A María esta revelación no la tomó por
sorpresa. Tenía un presentimiento y además está el caso de su cuñado Adolfo, el
hermano mayor de Antonio, quien pasó por lo mismo tres décadas atrás. En esa
ocasión no solo hubo una notoria pérdida de peso en él, sino también un cambio
en su carácter: de ser un padre amoroso y paciente, se había vuelto malgeniado
e indiferente, llegando incluso a castigar a su hija pequeña por tonterías.
María ya le había comentado esto a Charo, su cuñada, unos días atrás y
esperaban que el caso de Antonio no llegara a esos extremos, o peor aún, que
perdiera la vida.
—A usted ya le han visto varios
doctores Sr. Olórtegui y no han podido curarlo. Este no es mal de Dios, este mal
que usted tiene es dado.
Se refiere al hecho de que no es una
enfermedad natural, sino dada por algún tipo de poder sobrenatural.
—Lo han velado. Y ha sido un colega. No
tan cercano, pero de la misma carrera, de su misma rama. Alguien que va a su
trabajo regularmente— confirma con autoridad Carmen.
—¿Puede curarme doctora? — Pregunta
Antonio, sin una pizca de sarcasmo en el grado académico que le acaba de
otorgar. Lo hace porque está nervioso,
como cuando le decimos oficial al vigilante del banco para que nos deje entrar.

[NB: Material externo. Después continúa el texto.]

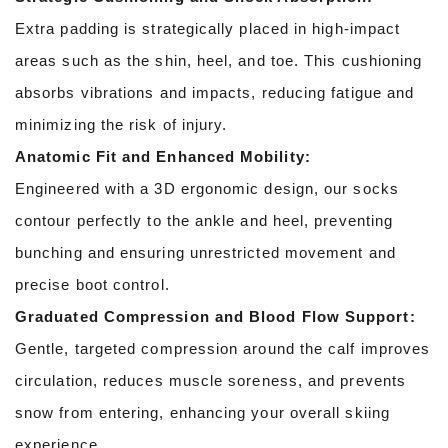
Extra padding is strategically placed in high-impact
areas such as the shin, heel, and toe. This cushioning
absorbs vibrations and impacts, reducing fatigue and
minimizing the risk of injury.
Anatomic Fit and Enhanced Mobility:
Engineered with a 3D ergonomic design, our socks
contour perfectly to the ankle and heel, preventing
bunching and ensuring unrestricted movement and
precise boot control.
Graduated Compression and Blood Flow Support:
Gentle, targeted compression around the calf improves
circulation, reduces muscle soreness, and prevents
snow from entering, enhancing your overall skiing
experience.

—Ahora no. Estoy débil —contesta Carmen
con una expresión de fastidio, pero que no denota inquietud— Hay un brujo
malero que me está cruzando y voy a ir al norte a recargarme de energía.
Entonces Antonio recuerda que, a su
hermano muchos años atrás, también le hicieron daño, lo “embrujaron”. Le cuenta
ese episodio a Carmen y ella lanza otra vez unas cartas y las hojas de coca, y ella
aprueba.
—Vaya, él es un hombre bueno, trabaja
con Dios.
En el camino de regreso, los papeles se
han invertido: María está tranquila, el estómago ha dejado de hablarle y tiene
la mirada serena. Antonio maneja despacio, con excesiva –aunque nunca está de
más- precaución, como si quisiera que el tiempo pasase más lento. La
incertidumbre de lo que está por venir lo tiene tenso, y además se ha quedado
atónito frente a las palabras de la señora Carmen. Acertó en todo. ¿Será que su
mujer le adelantó alguna información? Se pregunta y le pregunta. Ella le dice
que no.
Al día siguiente, muy temprano, lo
primero que hace Antonio al llegar a su oficina es pedirle a su secretaria que
le reserve un pasaje en avión a Chachapoyas lo más pronto posible. Se tomará
una semana de licencia le comenta. No revela el verdadero motivo de su viaje: va
al encuentro de Lucero, el curandero, el hombre bueno que trabaja con Dios.
Andrea, su secretaria consigue un
pasaje para vuelo de las dos de la tarde. Así que va a casa, alista su maleta
con ropa para un par de días y se despide de María. Sus cuatro hijos están
estudiando.
Antes de ir al aeropuerto, pasa por la
casa de su hermano Adolfo para pedirle que le redacte una pequeña carta de
presentación dirigida a Emilio Lucero. Antonio se siente ahora más respaldado,
como si fuera a hacer algún trámite y va con una tarjeta de recomendación.
Don Emilio Lucero vive en Luya, a
noventa kilómetros al sur de Chachapoyas. Es un típico pueblo de selva alta,
con casitas de adobe y techo a doble agua. El clima es agradable todo el año.
Es la primera vez que Antonio está en Amazonas, pero le es familiar. Él es de
Moyobamba, capital del departamento de San Martín.
Sin siquiera averiguar dónde pasará la
noche, va directo a la casa de Lucero. Lo encuentra cuando está a punto de
salir a su chacra y le entrega la carta. Lucero la lee detenidamente, se toma
su tiempo, como si hubiera algún mensaje entre líneas.
—Claro que me lo recuerdo a su hermano.
Le habían hecho harto daño. Pero se le pudo curar, ¿Cómo queda él?
—Bien Don Emilio. Gracias a usted.
—¿Usted también eres abogado?
—Sí, también. Mi hermano fue mi
inspiración para seguir abogacía.
—Ah ya doctorcito. Estás con suerte. Hoy
es martes. Hoy trabajo aquisito mismo, a las diez de la noche.